Fig. 4

Possible computational mechanisms that could explain increased breathlessness despite normal breathing patterns. (A) Different internal models for breathlessness perception and breathing patterns. The same sensory input and its reliability is assumed for breathing patterns and breathlessness perception, represented as the same likelihood function. However, for breathlessness a higher and more reliable prior (i.e., higher mean value and less variance/higher precision) is assumed. According to Bayes theorem, the posterior (blue curve) is a precision-weighted combination of likelihood and prior. Thus, due to the higher and more reliable prior for breathlessness perception than breathing patterns, the resulting posterior is shifted towards higher breathlessness levels, even though sensory input (likelihood) is the same as for breathing patterns. The inferred bodily state (posterior) is thus closer to the actual sensory input in breathing patterns and closer to the prior in symptom perception.
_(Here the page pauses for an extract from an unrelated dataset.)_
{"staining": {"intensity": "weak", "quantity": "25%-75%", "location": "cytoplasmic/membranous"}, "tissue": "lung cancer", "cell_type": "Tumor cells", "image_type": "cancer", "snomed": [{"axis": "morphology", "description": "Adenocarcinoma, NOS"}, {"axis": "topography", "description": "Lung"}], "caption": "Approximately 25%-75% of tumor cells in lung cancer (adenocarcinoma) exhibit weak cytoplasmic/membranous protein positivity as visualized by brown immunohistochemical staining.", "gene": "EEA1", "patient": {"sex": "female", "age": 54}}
While the respiratory state is correctly inferred for breathing patterns, an incorrect internal model, e.g., with a strong weighting of erroneous priors, could lead to strong breathlessness despite an intact respiratory body state. (B) Alternatively, the same internal model could be used, yielding the same posterior (top, blue curve) but different cost-functions could be applied to decide on the action that should be taken. Applying a cost function mathematically corresponds to a convolution (⊗) of the posterior with the cost function. This yields the expected costs (solid line for breathing patterns, dotted line for reported breathlessness) for each possible action and allows to choose the action associated with minimum costs. An action can either be a specific breathing pattern or a symptom report. While breathing patterns and symptoms are outcomes that can be consciously perceived, the decision process involving the application of cost functions (B), or the formation of priors (A), is happening subconsciously.